> _DESCRIPTION OF THE TASK_:
From the first line to the last, print the material exactly, skipping the pictures.

> _DATA SHOWN_:
★ ★ ★

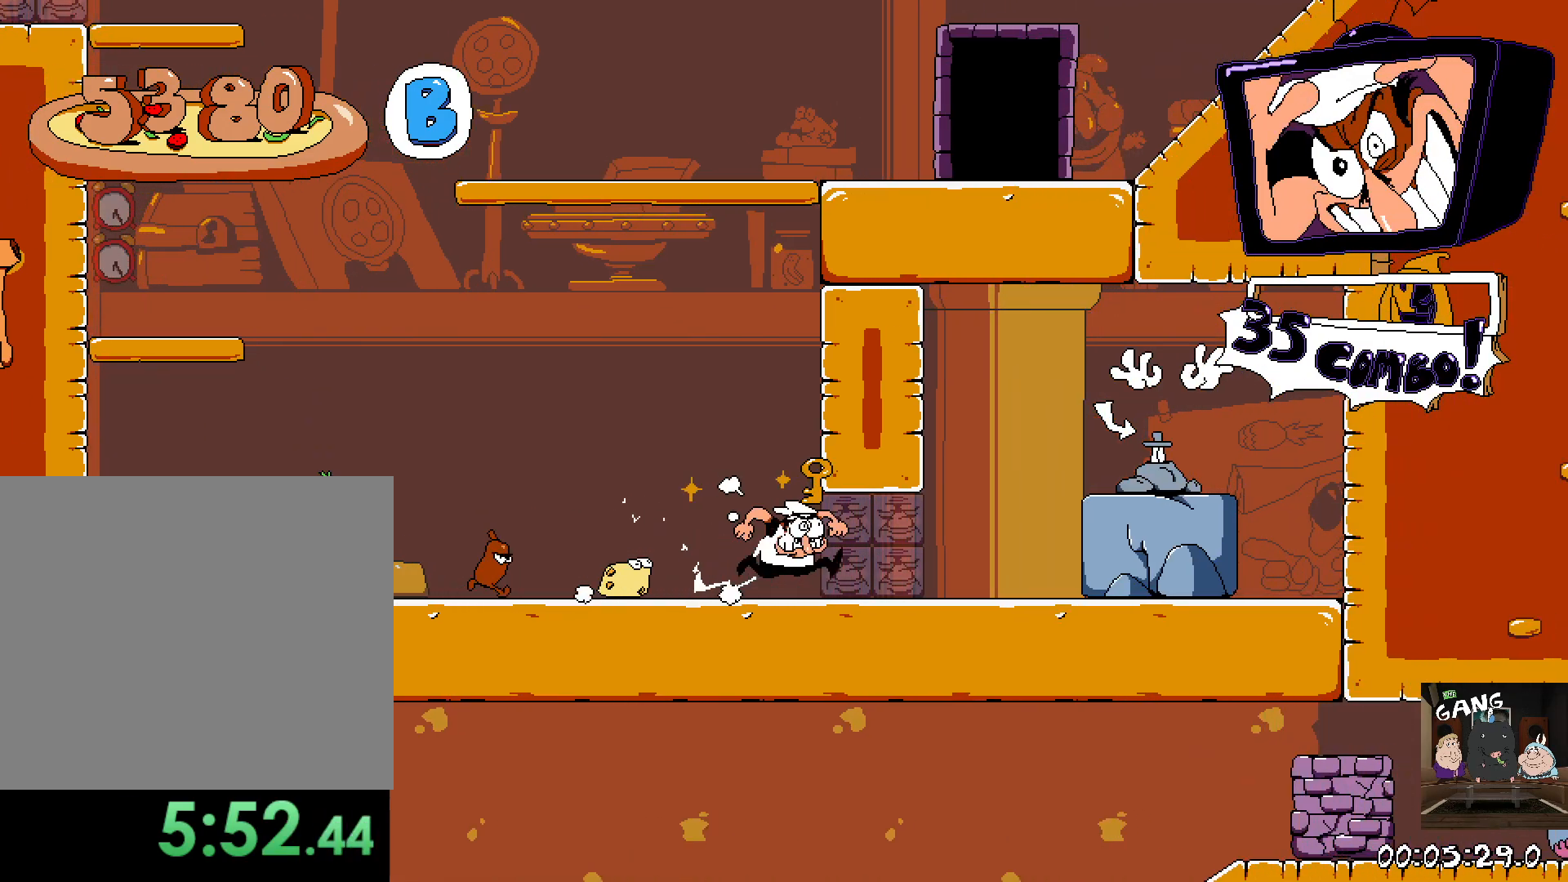
{"buttons": [], "left_stick": "right", "right_stick": "center", "events": [[267, "CROSS", "down"], [400, "CROSS", "up"]]}
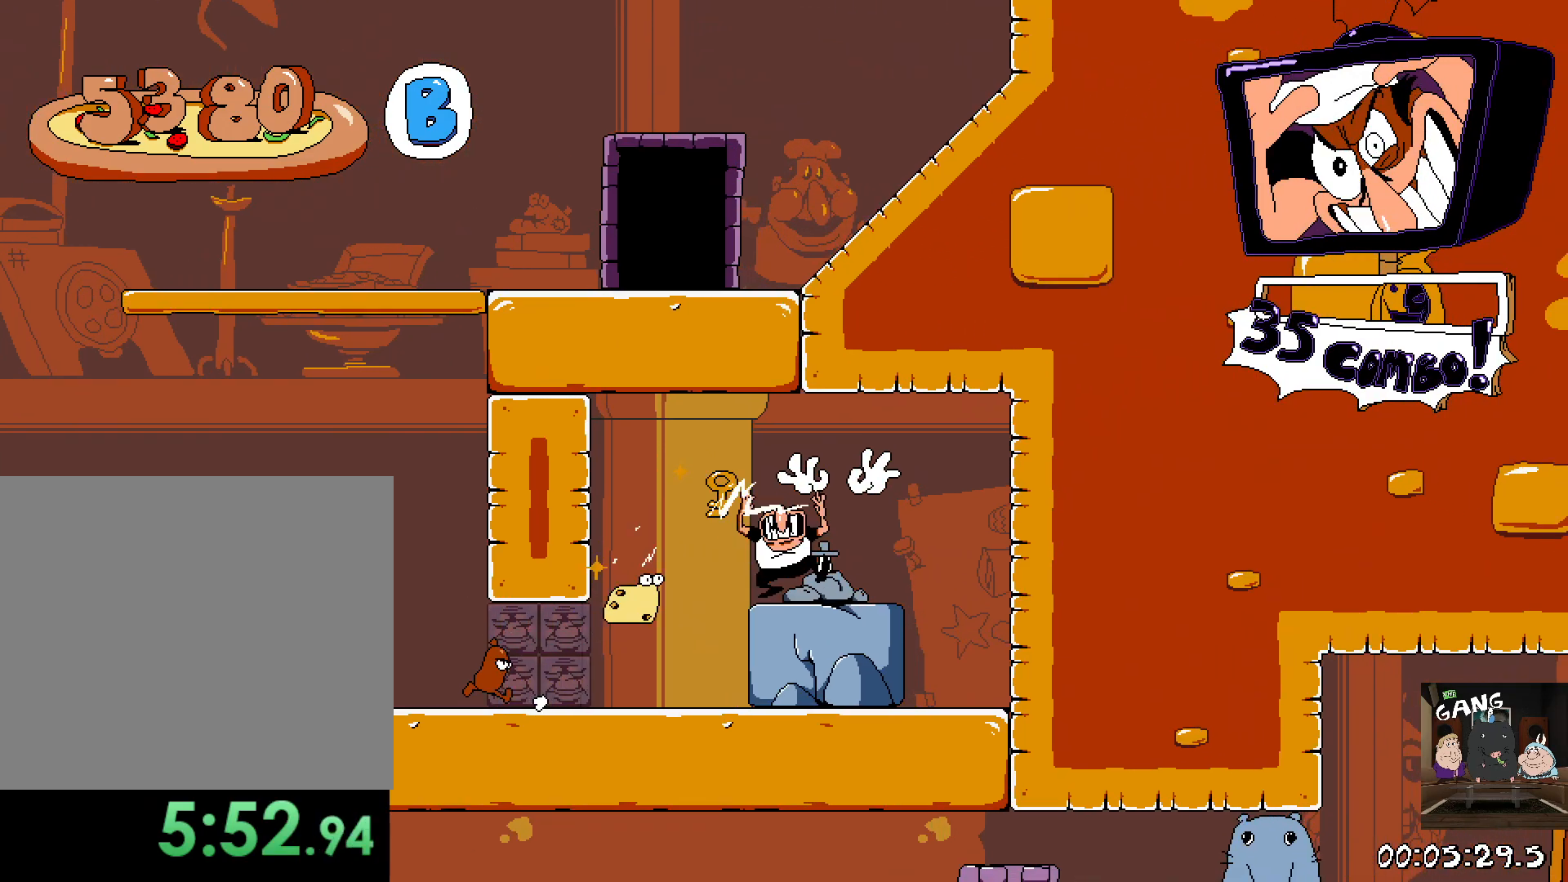
{"buttons": [], "left_stick": "left", "right_stick": "center", "events": [[17, "SQUARE", "down"], [100, "left_stick", "center"], [117, "SQUARE", "up"], [150, "left_stick", "left"]]}
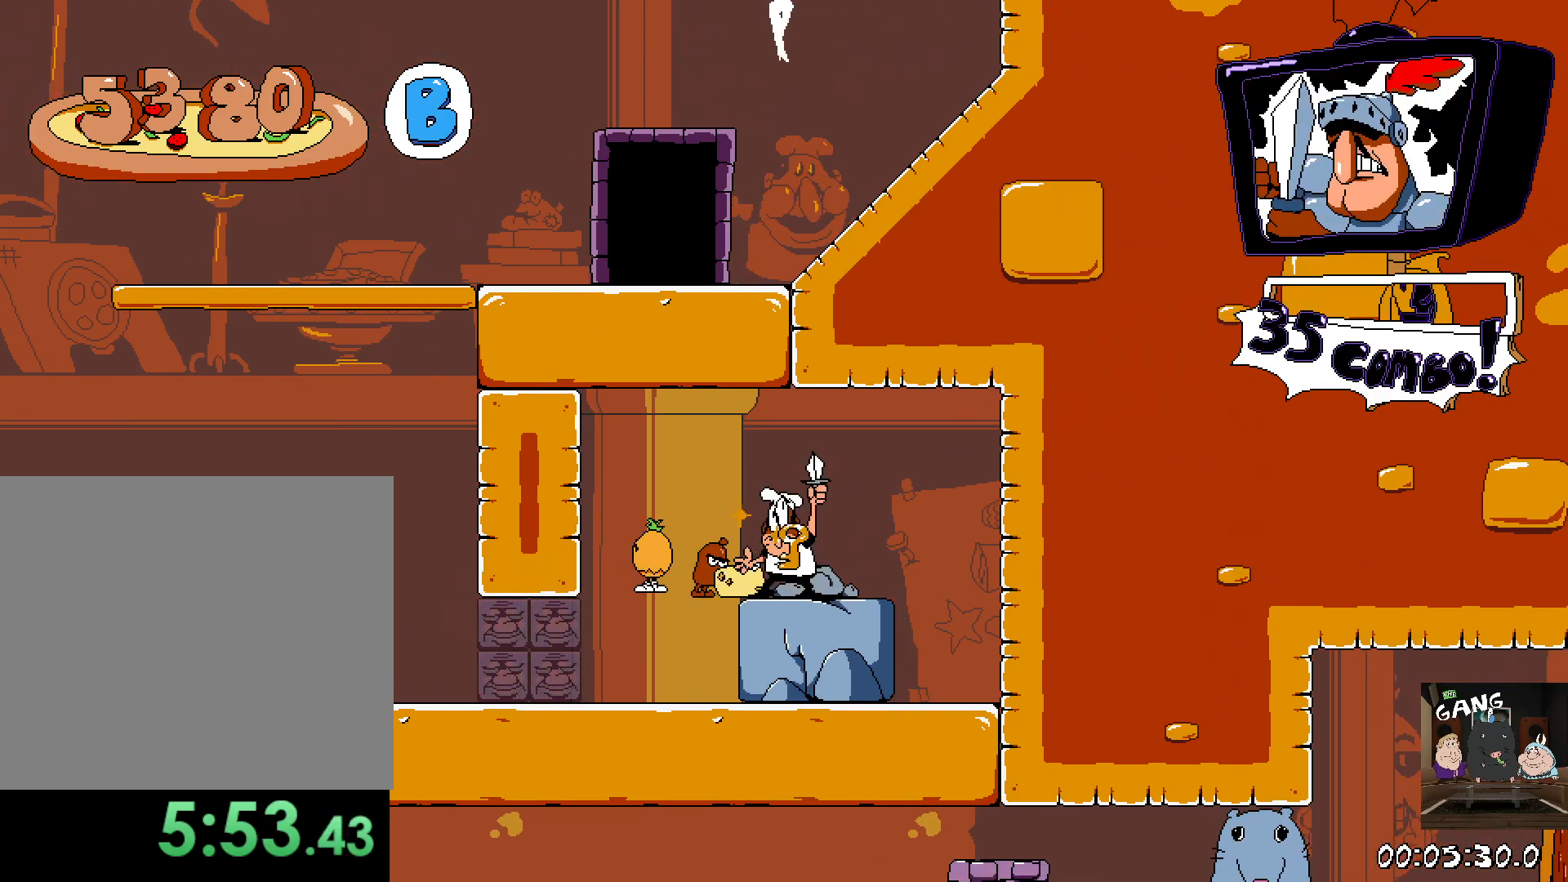
{"buttons": [], "left_stick": "left", "right_stick": "center", "events": []}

★ ★ ★

> _YOUR RESPONSE_:
{"buttons": [], "left_stick": "right", "right_stick": "center", "events": [[267, "CROSS", "down"], [400, "CROSS", "up"]]}
{"buttons": [], "left_stick": "left", "right_stick": "center", "events": [[17, "SQUARE", "down"], [100, "left_stick", "center"], [117, "SQUARE", "up"], [150, "left_stick", "left"]]}
{"buttons": [], "left_stick": "left", "right_stick": "center", "events": []}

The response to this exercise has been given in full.